Le pape François, dans des confidences historiques sur ses priorités, prône une Église plus ouverte et accueillante qui ne s'enferme pas dans les comportements rigides passés, notamment sur l'homosexualité et le divorce.

«Des propos révolutionnaires», commentait vendredi le plus grand journal italien Corriere della Sera. «Sans ménagements, le pape inscrit un tournant dans l'Église», titrait l'International Herald Tribune.

Le journal du Vatican, l'Osservatore Romano, a aussitôt cherché à calmer le jeu, fustigeant les «interprétations variées»: François a seulement voulu «répondre avec fidélité à la parole du Christ» et expliqué son «rapport de charité avec ceux qu'il rencontre», écrit-il.

L'entretien de 30 pages diffusé jeudi par les revues jésuites dans le monde a été perçu comme un événement, par la manière bienveillante avec laquelle le chef de l'Église a parlé de personnes qui s'y sentent discriminées.

Le pape a appelé les prêtres à «accompagner» les homosexuels, les femmes ayant subi un avortement, les divorcés remariés, en prenant en compte leur «situation réelle».

«Les ministres de l'Évangile doivent être des personnes capables de réchauffer le coeur des personnes, de faire un bout de chemin avec elles», mais «l'ingérence spirituelle dans la vie des personnes n'est pas possible», soulignent deux passages-clés.

L'Église doit être, à ses yeux, comme «un hôpital de campagne» qui soigne les «blessures» de la vie dans l'urgence.

Une pluie de «prescriptions», de «dénonciations pour manque d'orthodoxie», de «petits préceptes» risque à l'inverse de faire vaciller l'Église comme un «château de cartes», alors que l'annonce «missionnaire» de Jésus-Christ est une bonne nouvelle pour tous, a-t-il dit.

Les réformes tant attendues des structures de l'Église n'apparaissent pas comme la priorité du pape argentin.

Et cette entrevue ne marque en rien une modification des dogmes sur ce qui est considéré comme péché, le pape continuant à se référer au catéchisme de l'Église.

L'auteur de l'entrevue, le directeur de la revue jésuite Civilta Cattolica, Antonio Spadaro, a souligné à Radio Vatican que François ne cédait nullement au «relativisme», bête noire de Benoît XVI.

François tranche dans son discours avec Jean Paul II et Benoît XVI qui mettaient souvent l'accent sur les interdits.
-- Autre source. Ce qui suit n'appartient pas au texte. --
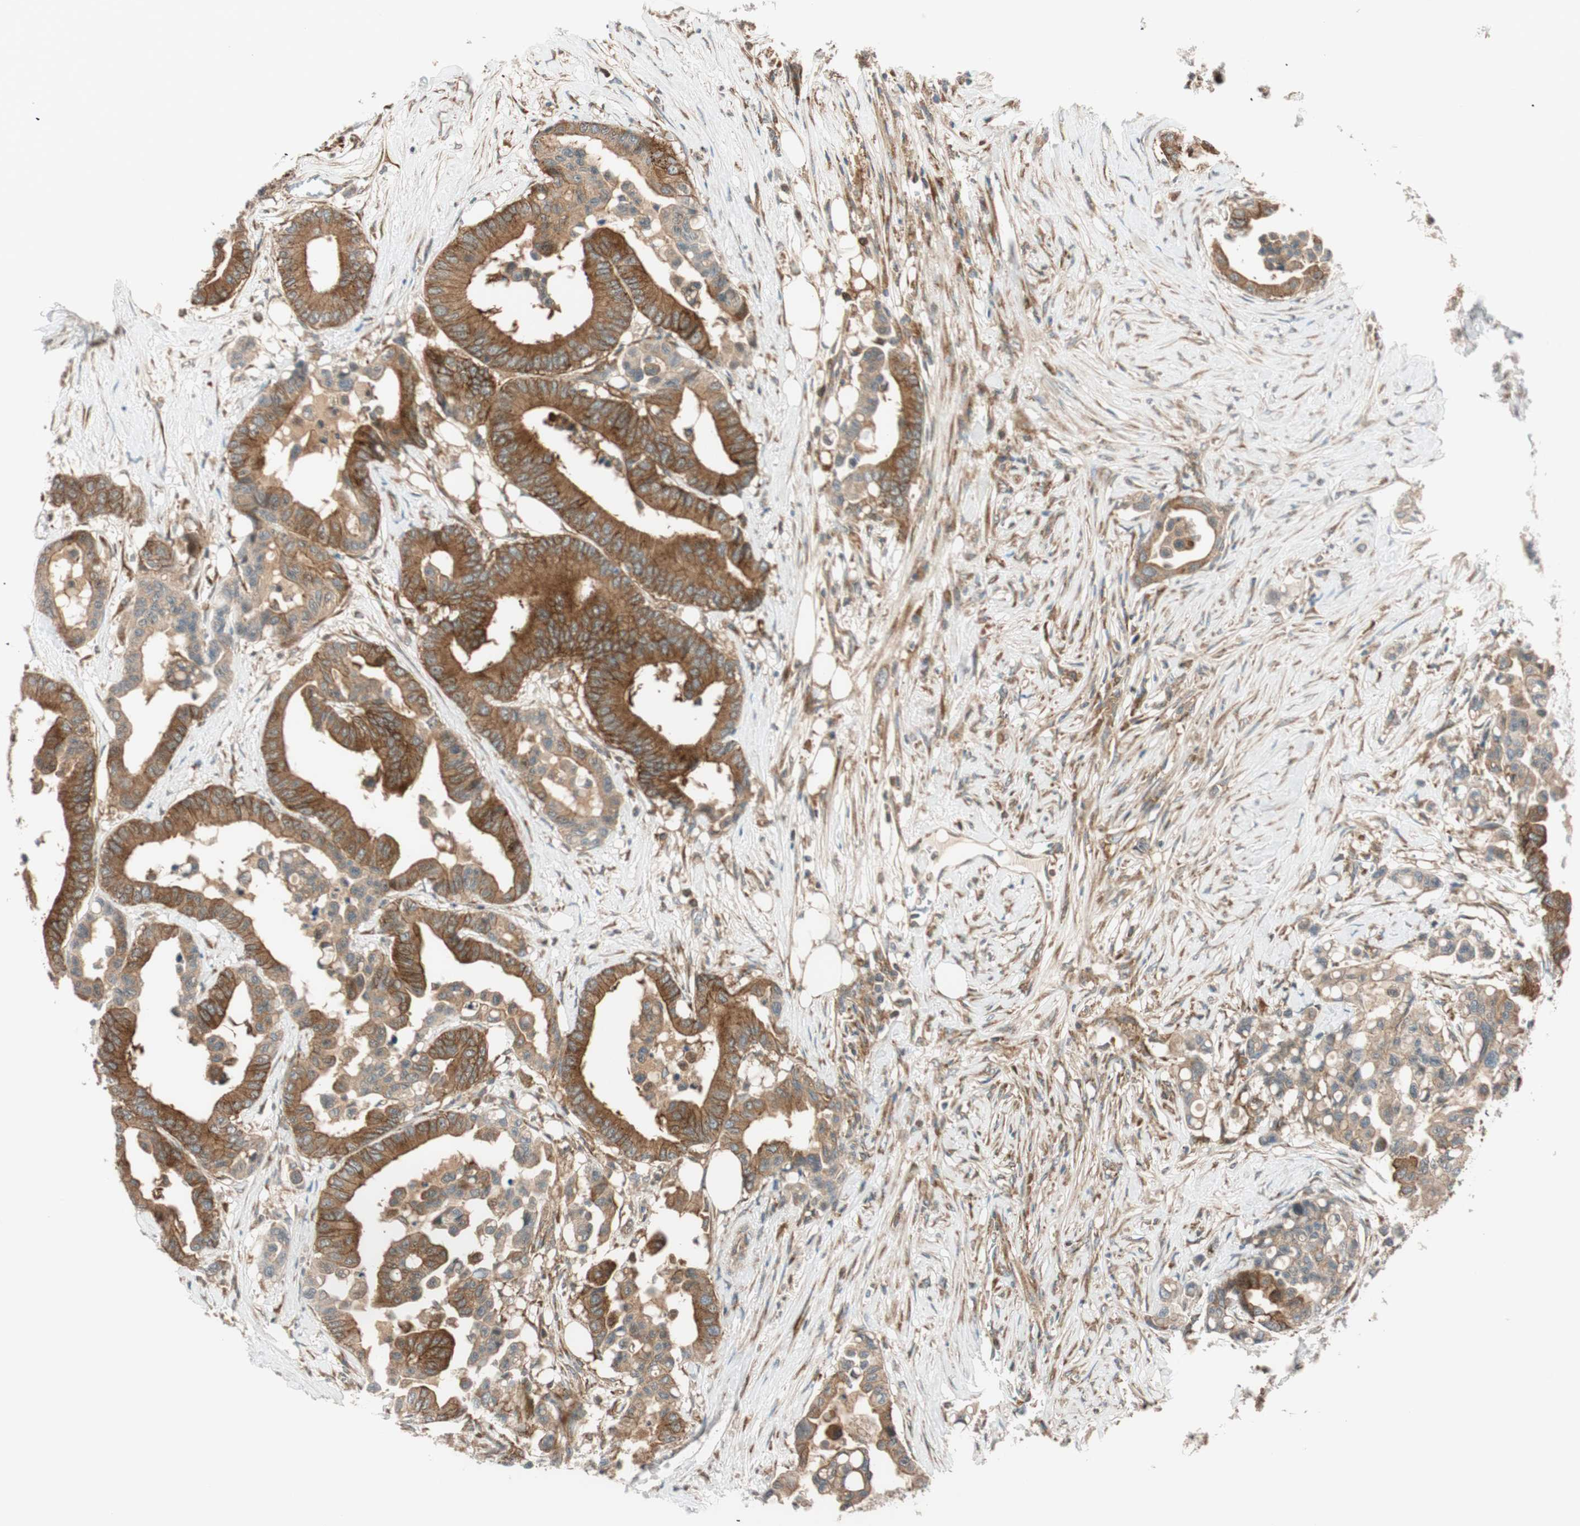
{"staining": {"intensity": "strong", "quantity": ">75%", "location": "cytoplasmic/membranous"}, "tissue": "colorectal cancer", "cell_type": "Tumor cells", "image_type": "cancer", "snomed": [{"axis": "morphology", "description": "Normal tissue, NOS"}, {"axis": "morphology", "description": "Adenocarcinoma, NOS"}, {"axis": "topography", "description": "Colon"}], "caption": "A high-resolution photomicrograph shows IHC staining of colorectal cancer (adenocarcinoma), which reveals strong cytoplasmic/membranous expression in about >75% of tumor cells. (Brightfield microscopy of DAB IHC at high magnification).", "gene": "ABI1", "patient": {"sex": "male", "age": 82}}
Une manière aussi de surmonter l'incompréhension avec le monde moderne, très focalisé sur les thèmes de la sexualité.

Selon Lucetta Scaraffia, éditorialiste à l'Osservatore Romano (quotidien du Vatican), «François distingue le péché du pécheur. Il dit que les homosexuels ne sont pas inférieurs ni différents des autres, le choix de comment vivre son homosexualité faisant partie du mystère de l'homme».

«Bergoglio adopte la même approche de miséricorde pour les femmes qui interrompent volontairement leur grossesse et les nouvelles unions. Son christianisme n'est pas un rigide puritanisme sans coeur», affirme au quotidien La Stampa cette historienne.

Marco Politi, biographe de Benoît XVI et vaticaniste, voit «une rupture» avec Ratzinger. «François dit: la doctrine de l'Église est ce qu'elle est; ce qui est important, c'est d'entrer dans la vie personnelle des gens».

Dans une tribune au quotidien La Repubblica, le théologien suisse contestataire Hans Küng espère que le pape engagera concrètement des réformes: «L'autorisation des sacrements pour les divorcés remariés, l'abolition de l'obligation du célibat pour les prêtres, le sacerdoce féminin».

Ces souhaits risquent toutefois d'être déçus. Le Vatican a juste ouvert une fenêtre pour l'intégration des divorcés remariés, sans bouger sur le reste. Récemment aussi, le futur secrétaire d'État Pietro Parolin a noté que le célibat des prêtres n'était pas un dogme. Ce qui, en dépit des réactions suscitées, n'était pas une nouveauté.

Le pape n'est pas revenu sur la directive Ratzinger de 1986 qui dissuadait les homosexuels de devenir prêtres. Et rien ne dit qu'il le fera, François défendant l'idée d'un engagement total des prêtres dans ce qu'il appelle «la mission».

En recevant vendredi des gynécologues, François a prononcé sa condamnation la plus ferme de l'avortement depuis le début de son pontificat le 13 mars, en leur demandant de «défendre la vie» dans les hôpitaux: «Chaque enfant non né, mais injustement condamné à être avorté, possède le visage du Seigneur qui, avant même de naître puis à peine né, a fait l'expérience du refus du monde».